6 months, a half year.

Friday was the 24th of October, exactly six months since the birth of Maxwell. Every time the 24th hits I always get a little more sad, a little more aware of our painful loss. This month was particularly extra incredibly terribly sad. I cried when I woke up. I cried in the shower.I cried in the car taking my kids around town. Ugly cry.  And after lunch, Lincoln and I went to visit Maxwell’s park. We took some flowers with us, and also a pumpkin covered with messages from us to Maxwell. Isabelle wrote “I miss you.” Lincoln drew a spiderweb. Still no headstone and it breaks my heart. I sat in my folding chair at the foot of his plot and cried and cried and cried while Lincoln ran around collecting acorns and spinning pinwheels.

I remember driving to the cemetery way back in April to choose a plot for Maxwell. A piece of ground. I remember gingerly lifting my post surgical body into my dads tall suburban. I was self conscious to be wearing stretchy pants in public. My incision was still fresh. We drove to a cemetery tucked away in the trees, one I didn’t know existed.
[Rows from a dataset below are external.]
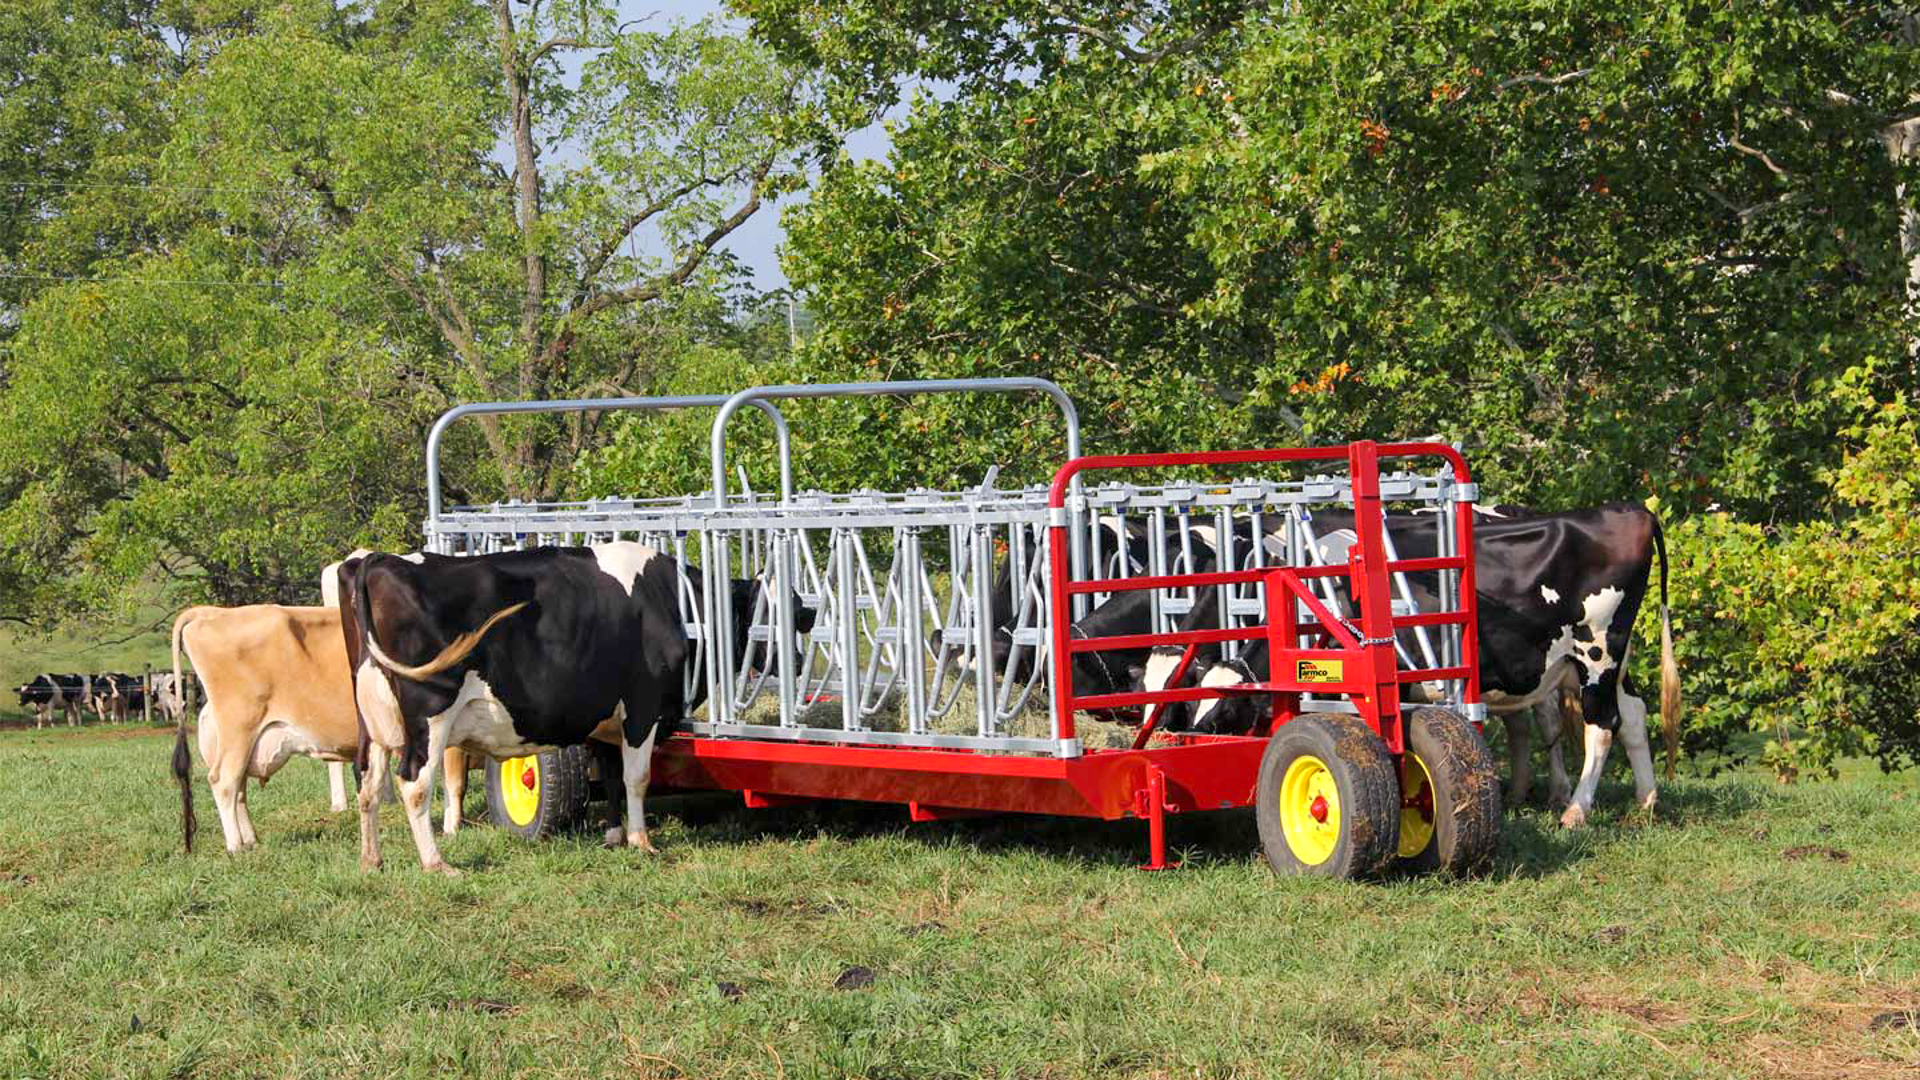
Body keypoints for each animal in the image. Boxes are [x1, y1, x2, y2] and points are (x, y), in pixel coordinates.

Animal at [345, 541, 691, 868]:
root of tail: (382, 560)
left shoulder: (607, 717)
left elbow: (612, 775)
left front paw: (614, 835)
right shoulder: (643, 706)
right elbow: (636, 777)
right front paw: (640, 841)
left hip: (373, 724)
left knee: (368, 783)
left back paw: (371, 860)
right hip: (430, 712)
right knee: (415, 783)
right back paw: (435, 863)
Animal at [1144, 503, 1674, 822]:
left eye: (1227, 713)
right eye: (1177, 701)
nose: (1181, 741)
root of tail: (1628, 511)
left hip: (1597, 651)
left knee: (1600, 726)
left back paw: (1575, 811)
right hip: (1606, 660)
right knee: (1631, 715)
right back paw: (1646, 801)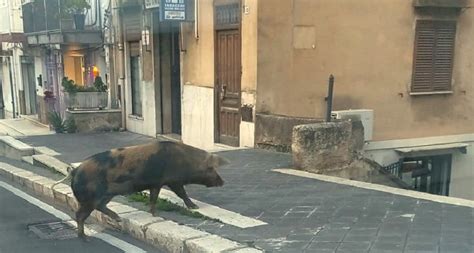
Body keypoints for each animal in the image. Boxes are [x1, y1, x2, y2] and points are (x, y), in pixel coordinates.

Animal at [55, 140, 228, 239]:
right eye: (211, 169)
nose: (223, 181)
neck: (184, 161)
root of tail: (75, 171)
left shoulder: (156, 184)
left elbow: (153, 198)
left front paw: (153, 214)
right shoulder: (172, 180)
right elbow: (182, 193)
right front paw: (195, 207)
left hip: (104, 196)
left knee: (98, 207)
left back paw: (117, 219)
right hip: (89, 198)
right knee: (80, 215)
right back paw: (84, 237)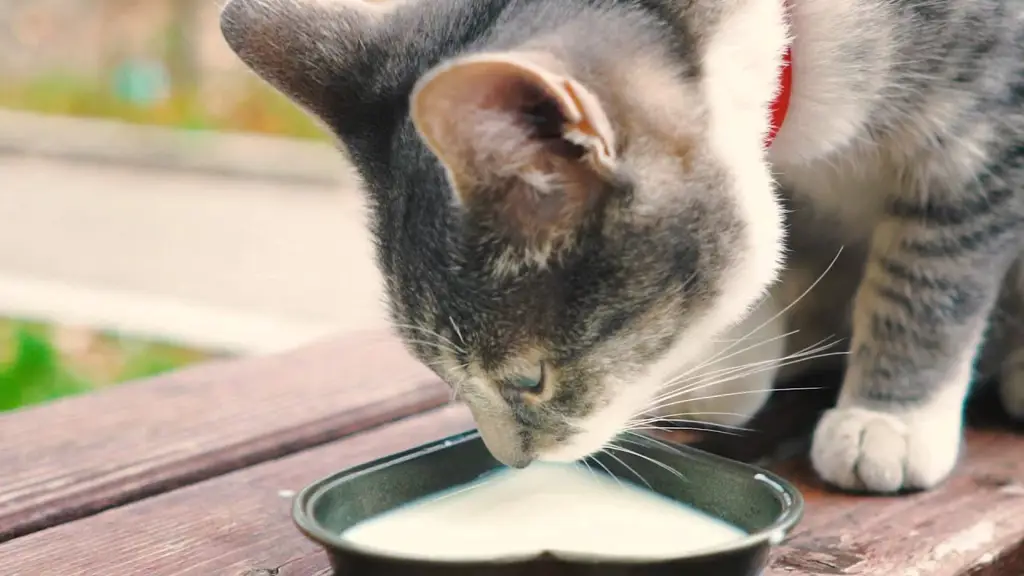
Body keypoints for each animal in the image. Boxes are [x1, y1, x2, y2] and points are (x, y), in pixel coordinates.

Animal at [222, 0, 1024, 494]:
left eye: (529, 380)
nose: (509, 460)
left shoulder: (984, 136)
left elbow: (932, 274)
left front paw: (888, 419)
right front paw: (729, 363)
Jeff Buckley’s Hallelujah played on the radio. I cried thinking about the times I had rocked my babies to sleep with the chorus of that song. We parked and got out, a kind woman opened a big map of the land and told me to select something I liked and she would see if it was reserved or not.

I didn’t know what to choose. What makes a good piece of ground. What is beneficial when being buried. We ended up choosing a spot for Max up high on the hill, under a big oak tree. Quiet, secluded, with wind chimes. The woman hugged me and told me to drink lots of water. I’m still not sure what she meant, but she was nice.
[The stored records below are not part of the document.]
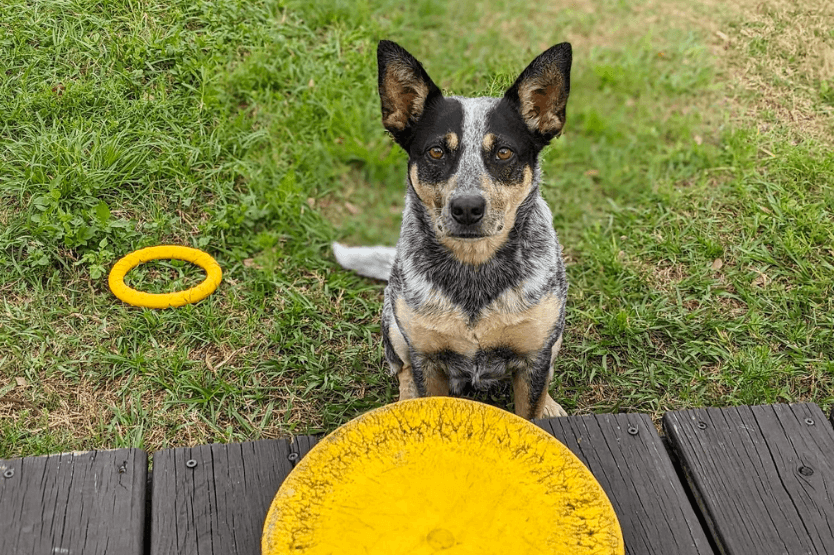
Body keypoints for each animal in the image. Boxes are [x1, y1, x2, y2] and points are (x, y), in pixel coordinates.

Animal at [332, 39, 572, 420]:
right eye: (436, 151)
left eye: (504, 152)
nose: (467, 208)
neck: (474, 269)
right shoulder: (427, 360)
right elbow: (419, 381)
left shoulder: (535, 357)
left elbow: (530, 407)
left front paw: (543, 409)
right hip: (394, 326)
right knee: (401, 370)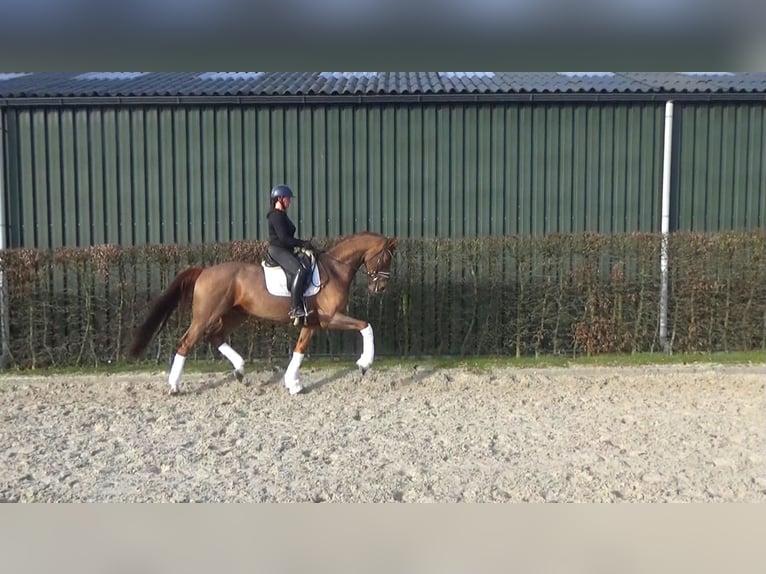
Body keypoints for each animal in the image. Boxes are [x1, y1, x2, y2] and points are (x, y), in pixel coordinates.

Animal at [127, 232, 397, 395]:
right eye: (386, 258)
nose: (381, 287)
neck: (334, 270)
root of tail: (204, 271)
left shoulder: (312, 322)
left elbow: (299, 350)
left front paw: (293, 384)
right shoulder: (330, 318)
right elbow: (366, 326)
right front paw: (364, 363)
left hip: (236, 314)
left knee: (215, 337)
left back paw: (239, 370)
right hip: (205, 316)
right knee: (186, 343)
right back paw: (174, 386)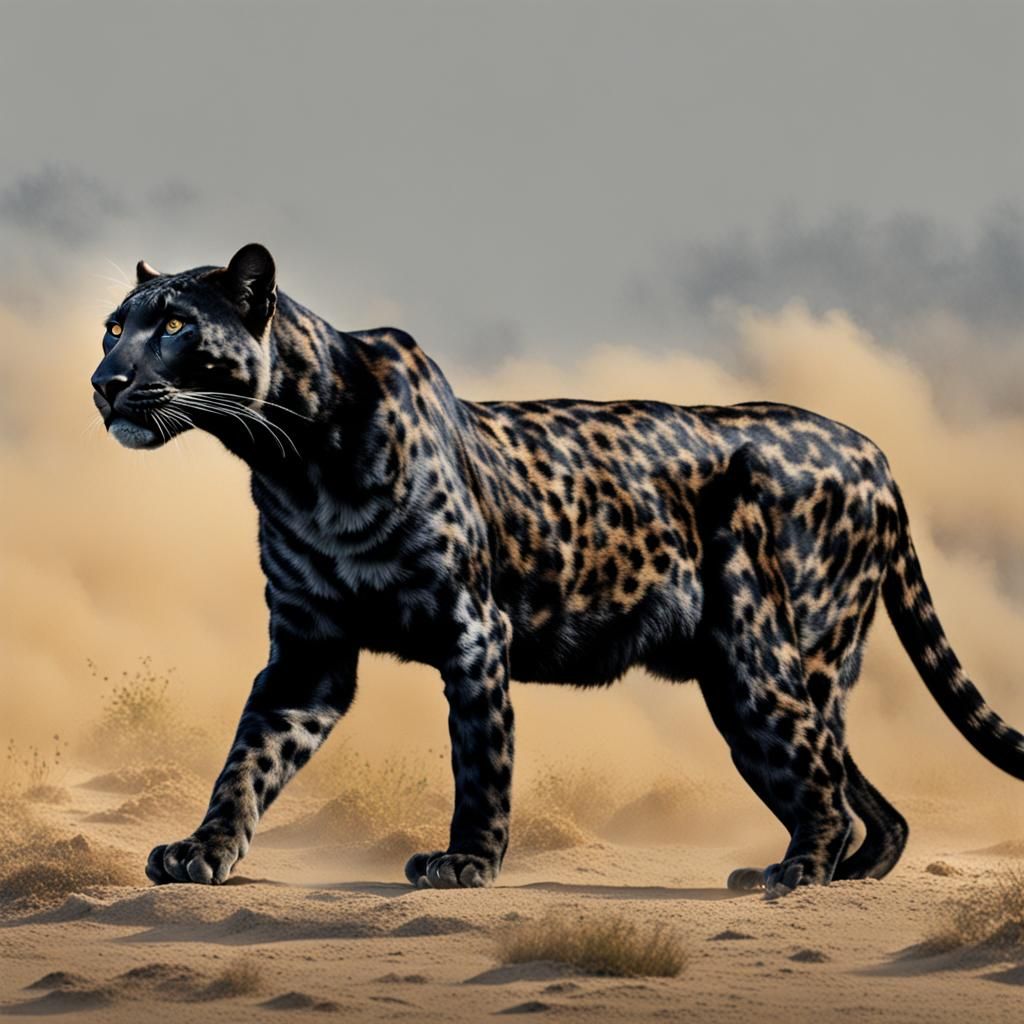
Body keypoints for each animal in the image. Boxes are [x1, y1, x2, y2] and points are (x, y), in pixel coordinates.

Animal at [91, 243, 1023, 897]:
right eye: (113, 326)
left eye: (174, 325)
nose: (104, 381)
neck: (294, 457)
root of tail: (875, 452)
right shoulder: (307, 652)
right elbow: (247, 760)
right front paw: (203, 851)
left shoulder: (473, 631)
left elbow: (480, 759)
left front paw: (465, 863)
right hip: (787, 675)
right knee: (866, 796)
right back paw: (835, 875)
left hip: (761, 664)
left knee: (819, 774)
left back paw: (795, 875)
When we had his service his little casket was so small. It seemed too small. You shouldn’t ever have to bury someone that small, it is just too sad.

On Friday I remembered all the people that were there with us, and the songs that were sung, the lullaby that Sean played from texas. I remembered that Margo wanted to sit on my lap. I remembered the visits to his park over the last six months, the seasons that have changed, the leaves that have fallen. I looked around at that little place, my own sacred grove, for my son’s body lies in rest there. I always feel a sense of reverence.

On a scale from 1-hard, Friday was HARD. It was sad. I cried kind of a lot. Linc asked “aww you miss bayee max?” and when I said yes he said, “I miss disneyland.” Me too buddy, me too. The kids had a fall festival at Isabelle’s school that night and I could barely get it together to attend. I felt like a non-person. I felt like a sub-par mother. But we went.

Grief comes in waves- big rolling thunderous waves. Just when I think I am in a good place, a day like Friday comes and it feels so fresh and stingy that all I can do is go through the motions until the wave passes and I feel more like myself again. It makes me tired.

How has it been six months since I held my baby!